WORK INSTRUCTION = Say how many lines in the entries contain "images", giving only the number.

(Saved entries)
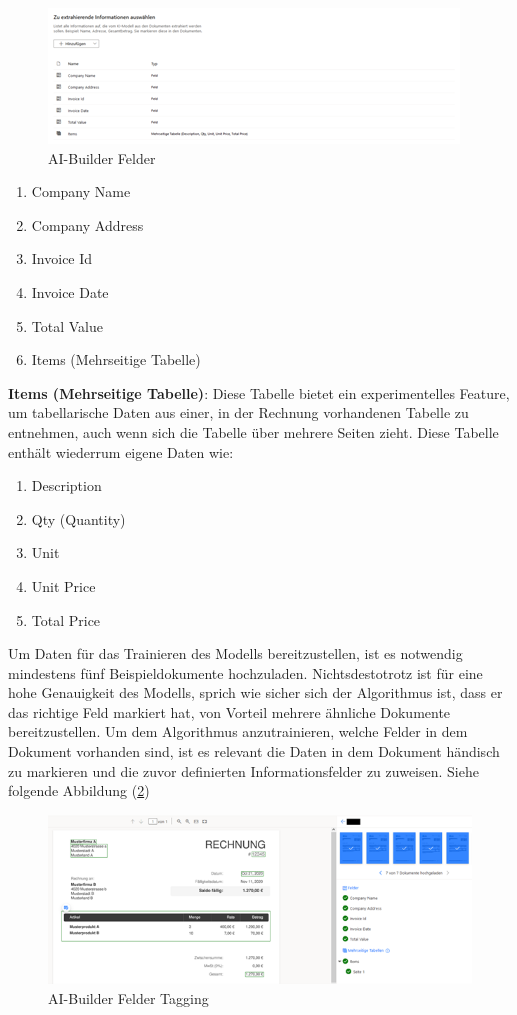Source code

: \begin{figure}[h]
    \centering
    \includegraphics[scale=0.9]{sections/cloud-computing/images/ai-builder-fields.png}
    \caption{AI-Builder Felder}
    \label{fig:ai-builder-fields-figure}
\end{figure}

\begin{enumerate}
    \item Company Name
    \item Company Address
    \item Invoice Id
    \item Invoice Date
    \item Total Value
    \item Items (Mehrseitige Tabelle)
\end{enumerate}

\textbf{Items (Mehrseitige Tabelle)}: Diese Tabelle bietet ein experimentelles Feature, um tabellarische Daten aus einer, in der Rechnung vorhandenen Tabelle zu entnehmen, auch wenn sich die Tabelle über mehrere Seiten zieht. Diese Tabelle enthält wiederrum eigene Daten wie:

\begin{enumerate}
    \item Description
    \item Qty (Quantity)
    \item Unit
    \item Unit Price
    \item Total Price
\end{enumerate}

Um Daten für das Trainieren des Modells bereitzustellen, ist es notwendig mindestens fünf Beispieldokumente hochzuladen. Nichtsdestotrotz ist für eine hohe Genauigkeit des Modells, sprich wie sicher sich der Algorithmus ist, dass er das richtige Feld markiert hat, von Vorteil mehrere ähnliche Dokumente bereitzustellen. 
Um dem Algorithmus anzutrainieren, welche Felder in dem Dokument vorhanden sind, ist es relevant die Daten in dem Dokument händisch zu markieren und die zuvor definierten Informationsfelder zu zuweisen. Siehe folgende Abbildung (\ref{fig:ai-builder-tagging-figure})

\begin{figure}[h]
    \centering
    \includegraphics[scale=0.9]{sections/cloud-computing/images/ai-builder-tagging.png}
    \caption{AI-Builder Felder Tagging}
    \label{fig:ai-builder-tagging-figure}
\end{figure}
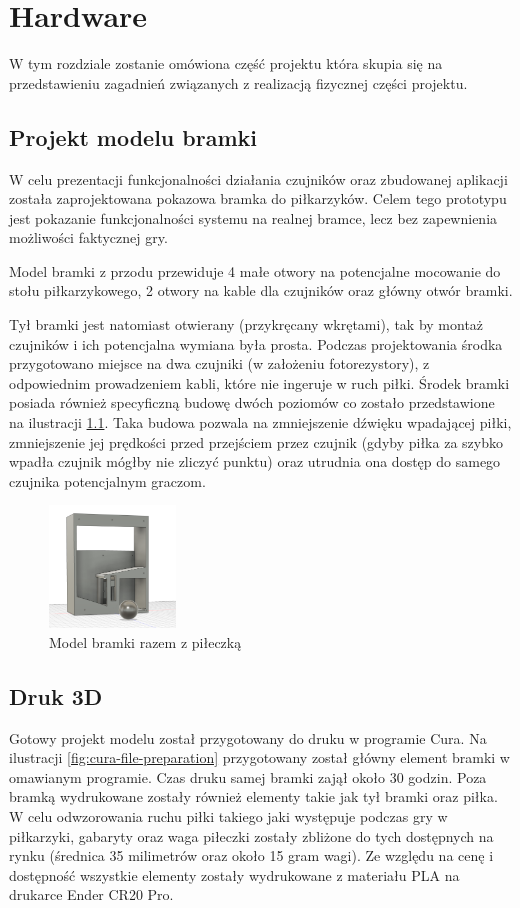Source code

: \chapter{Hardware}
\label{ch:funplenop}
W tym rozdziale zostanie omówiona część projektu która skupia się na przedstawieniu zagadnień związanych z realizacją fizycznej części projektu.

\section{Projekt modelu bramki}
W celu prezentacji funkcjonalności działania czujników oraz zbudowanej aplikacji została zaprojektowana pokazowa bramka do piłkarzyków. Celem tego prototypu jest pokazanie funkcjonalności systemu na realnej bramce, lecz bez zapewnienia możliwości faktycznej gry. 

Model bramki z przodu przewiduje 4 małe otwory na potencjalne mocowanie do stołu piłkarzykowego, 2 otwory na kable dla czujników oraz główny otwór bramki.

Tył bramki jest natomiast otwierany (przykręcany wkrętami), tak by montaż czujników i ich potencjalna wymiana była prosta. Podczas projektowania środka przygotowano miejsce na dwa czujniki (w założeniu fotorezystory), z odpowiednim prowadzeniem kabli, które nie ingeruje w ruch piłki. Środek bramki posiada również specyficzną budowę dwóch poziomów co zostało przedstawione na ilustracji \ref{fig:inside-of-gate-model}. Taka budowa pozwala na zmniejszenie dźwięku wpadającej piłki, zmniejszenie jej prędkości przed przejściem przez czujnik (gdyby piłka za szybko wpadła czujnik mógłby nie zliczyć punktu) oraz utrudnia ona dostęp do samego czujnika potencjalnym graczom.

\begin{figure}[h!]
  \centering
    \includegraphics[width=0.3\textwidth]{images/3D/gate_inside.png}
  \caption{Model bramki razem z piłeczką}
  \label{fig:inside-of-gate-model}
\end{figure}

\section{Druk 3D}
Gotowy projekt modelu został przygotowany do druku w programie Cura. Na ilustracji \ref{fig:cura-file-preparation} przygotowany został główny element bramki w omawianym programie. Czas druku samej bramki zajął około 30 godzin. Poza bramką wydrukowane zostały również elementy takie jak tył bramki oraz piłka. W celu odwzorowania ruchu piłki takiego jaki występuje podczas gry w piłkarzyki, gabaryty oraz waga piłeczki zostały zbliżone do tych dostępnych na rynku (średnica 35 milimetrów oraz około 15 gram wagi). Ze względu na cenę i dostępność wszystkie elementy zostały wydrukowane z materiału PLA na drukarce Ender CR20 Pro.

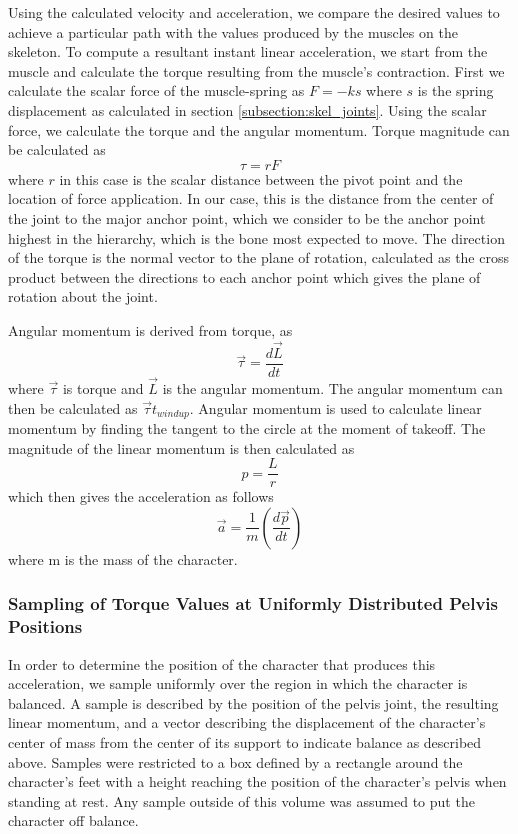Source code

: Using the calculated velocity and acceleration, we compare the desired values to achieve a particular path with the values produced by the muscles on the skeleton.  To compute a resultant instant linear acceleration, we start from the muscle and calculate the torque resulting from the muscle's contraction.  First we calculate the scalar force of the muscle-spring as $F = -k s$ where $s$ is the spring displacement as calculated in section \ref{subsection:skel_joints}.  Using the scalar force, we calculate the torque and the angular momentum.  Torque magnitude can be calculated as \[\tau = r F\] where $r$ in this case is the scalar distance between the pivot point and the location of force application.  In our case, this is the distance from the center of the joint to the major anchor point, which we consider to be the anchor point highest in the hierarchy, which is the bone most expected to move.  The direction of the torque is the normal vector to the plane of rotation, calculated as the cross product between the directions to each anchor point which gives the plane of rotation about the joint.

Angular momentum is derived from torque, as \[\vec{\tau} = \dfrac{d\vec{L}}{dt}\] where $\vec{\tau}$ is torque and $\vec{L}$ is the angular momentum.  The angular momentum can then be calculated as $\vec{\tau} t_{windup}$.  Angular momentum is used to calculate linear momentum by finding the tangent to the circle at the moment of takeoff.  The magnitude of the linear momentum is then calculated as \[p = \frac{L}{r}\] which then gives the acceleration as follows \[ \vec{a} = \frac{1}{m}\left(\dfrac{d\vec{p}}{dt}\right)\] where m is the mass of the character.

\subsubsection{Sampling of Torque Values at Uniformly Distributed Pelvis Positions}
\label{subsubsection:torque_sample}

In order to determine the position of the character that produces this acceleration, we sample uniformly over the region in which the character is balanced.   A sample is described by the position of the pelvis joint, the resulting linear momentum, and a vector describing the displacement of the character's center of mass from the center of its support to indicate balance as described above.  Samples were restricted to a box defined by a rectangle around the character's feet with a height reaching the position of the character's pelvis when standing at rest.  Any sample outside of this volume was assumed to put the character off balance.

ANSWER TO THIS TASK = 3